K Prize Launches with Mixed Results as First Winner Announced

The K Prize, a thrilling multi-round AI coding competition, just crowned its first champion. This challenge was primarily introduced by Andy Konwinski, who is the co-founder of both Databricks and Perplexity. Eduardo Rocha de Andrade, a Brazilian prompt engineer, is the winning winner. He only got 7.5% on the very first test created to measure…

Lisa Wong Avatar

By

K Prize Launches with Mixed Results as First Winner Announced

The K Prize, a thrilling multi-round AI coding competition, just crowned its first champion. This challenge was primarily introduced by Andy Konwinski, who is the co-founder of both Databricks and Perplexity. Eduardo Rocha de Andrade, a Brazilian prompt engineer, is the winning winner. He only got 7.5% on the very first test created to measure AI models’ effectiveness at tackling real-world programming problems. The Laude Institute, the nonprofit organization that manages the competition, has some pretty fantastic news. Along with the honor, Andrade takes home a $50,000 cash prize for his remarkable achievement!
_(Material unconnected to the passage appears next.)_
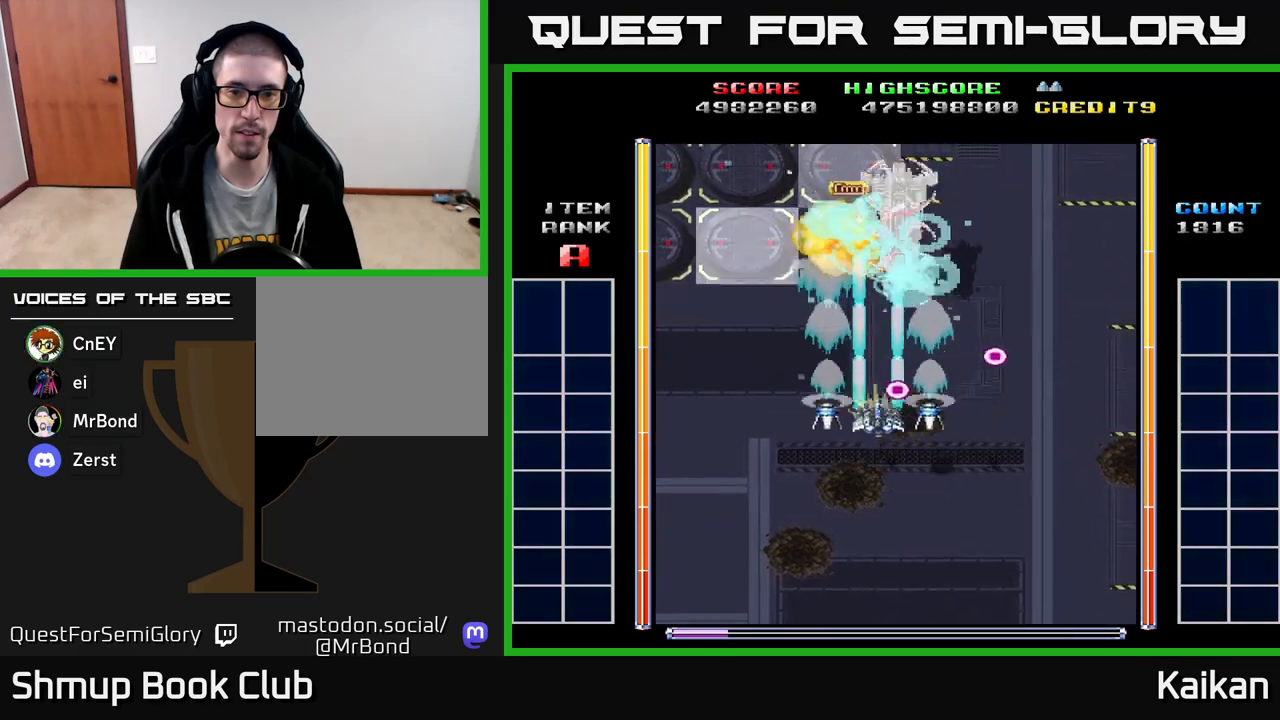
{"buttons": ["A", "DPAD_LEFT"], "left_stick": "up-left", "events": [[67, "DPAD_LEFT", "down"], [167, "DPAD_UP", "up"]]}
This first score is a jarring departure from the performance standards set by SWE-Bench, a benchmark for AI models. The top score on SWE-Bench’s ‘Verified’ test stands at 75%, while its more challenging ‘Full’ test shows a top score of 34%. The poor showing in the K Prize serves to underscore just how difficult this challenge is. It makes you question if today’s AI models are actually capable of solving more complicated coding challenges, like CodeSignal’s Arcade Mode.
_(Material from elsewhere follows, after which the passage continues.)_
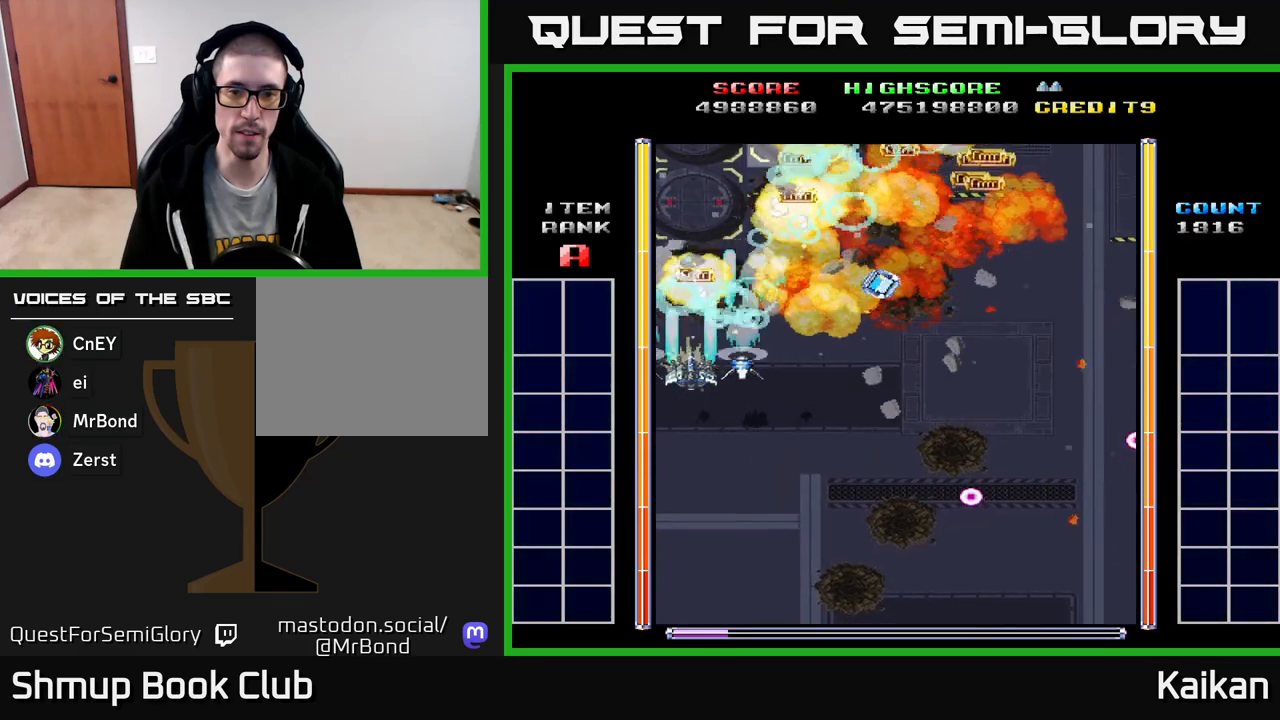
{"buttons": ["DPAD_DOWN", "DPAD_RIGHT"], "left_stick": "up-left", "events": [[17, "DPAD_UP", "down"], [83, "DPAD_LEFT", "up"], [133, "A", "up"], [317, "DPAD_RIGHT", "down"], [350, "DPAD_UP", "up"], [383, "DPAD_DOWN", "down"], [400, "DPAD_RIGHT", "up"], [500, "DPAD_RIGHT", "down"]]}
The deadline for models entered in round one of the K Prize was March 12th. This unique competition is designed to directly challenge AI systems with troublesome issues flagged by the GitHub community. It will give a more realistic baseline for assessing their real-world applicability to SE. Konwinski expressed satisfaction with the difficulty level of the K Prize, stating, “We’re glad we built a benchmark that is actually hard.”

Konwinski is powering the future of AI coding. He’s promised an additional $1 million to the first open-source model that achieves more than 90% accuracy on the K Prize test. He expects that with every additional round, players will increasingly learn to play to the competition’s unique dynamic. “As we get more runs of the thing, we’ll have a better sense,” he noted.

Sayash Kapoor, another central figure in the project, was hopeful about all of the above when it comes to future versions of benchmarking tests. “I’m quite bullish about building new tests for existing benchmarks,” he stated, hinting at ongoing developments in evaluating AI performance.

The K Prize is an exciting, audacious challenge to the AI industry. It aims to call attention to the shortcomings of existing models in light of the advancing hype around AI capabilities. Konwinski highlighted this concern, remarking, “If you listen to the hype, it’s like we should be seeing AI doctors and AI lawyers and AI software engineers, and that’s just not true.”